## Exercise instructions
Return every line of the listing below that contains the string "Hermetic". Case counts, so only lines where it appears with that same capitalization qualify.

## Collection entries
════════════════════

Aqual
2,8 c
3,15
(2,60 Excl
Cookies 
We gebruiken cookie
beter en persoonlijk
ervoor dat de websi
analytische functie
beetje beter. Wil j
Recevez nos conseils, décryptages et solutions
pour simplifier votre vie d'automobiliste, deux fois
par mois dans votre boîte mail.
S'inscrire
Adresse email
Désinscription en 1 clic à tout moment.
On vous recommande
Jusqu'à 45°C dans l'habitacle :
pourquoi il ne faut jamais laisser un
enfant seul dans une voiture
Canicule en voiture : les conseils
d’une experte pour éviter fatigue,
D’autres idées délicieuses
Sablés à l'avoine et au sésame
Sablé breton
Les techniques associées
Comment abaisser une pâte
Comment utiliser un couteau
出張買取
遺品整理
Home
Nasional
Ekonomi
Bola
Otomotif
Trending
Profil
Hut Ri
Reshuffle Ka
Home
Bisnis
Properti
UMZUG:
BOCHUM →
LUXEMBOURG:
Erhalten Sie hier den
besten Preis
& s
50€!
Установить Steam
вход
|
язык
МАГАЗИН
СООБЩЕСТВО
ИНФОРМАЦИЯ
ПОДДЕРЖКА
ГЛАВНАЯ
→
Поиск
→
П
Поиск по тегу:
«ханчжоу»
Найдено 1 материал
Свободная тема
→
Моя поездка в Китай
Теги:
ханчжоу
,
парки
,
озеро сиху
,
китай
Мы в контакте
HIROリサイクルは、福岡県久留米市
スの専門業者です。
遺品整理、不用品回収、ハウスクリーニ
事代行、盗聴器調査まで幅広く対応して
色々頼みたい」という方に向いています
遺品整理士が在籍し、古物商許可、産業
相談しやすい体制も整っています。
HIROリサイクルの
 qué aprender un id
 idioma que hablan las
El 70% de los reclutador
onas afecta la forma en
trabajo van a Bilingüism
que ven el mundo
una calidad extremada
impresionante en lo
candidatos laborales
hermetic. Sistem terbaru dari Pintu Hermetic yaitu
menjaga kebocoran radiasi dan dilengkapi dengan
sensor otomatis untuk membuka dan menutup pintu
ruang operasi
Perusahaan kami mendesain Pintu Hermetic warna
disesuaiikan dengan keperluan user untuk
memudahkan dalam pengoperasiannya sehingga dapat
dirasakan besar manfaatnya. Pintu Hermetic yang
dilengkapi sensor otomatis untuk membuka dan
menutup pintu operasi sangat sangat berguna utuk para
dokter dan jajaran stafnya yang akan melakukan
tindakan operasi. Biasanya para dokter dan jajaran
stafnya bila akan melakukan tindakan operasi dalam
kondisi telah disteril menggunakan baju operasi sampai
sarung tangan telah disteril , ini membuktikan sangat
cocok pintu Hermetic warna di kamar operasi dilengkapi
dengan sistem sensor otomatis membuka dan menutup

════════════════════

## Answer to this problem
hermetic. Sistem terbaru dari Pintu Hermetic yaitu
Perusahaan kami mendesain Pintu Hermetic warna
dirasakan besar manfaatnya. Pintu Hermetic yang
cocok pintu Hermetic warna di kamar operasi dilengkapi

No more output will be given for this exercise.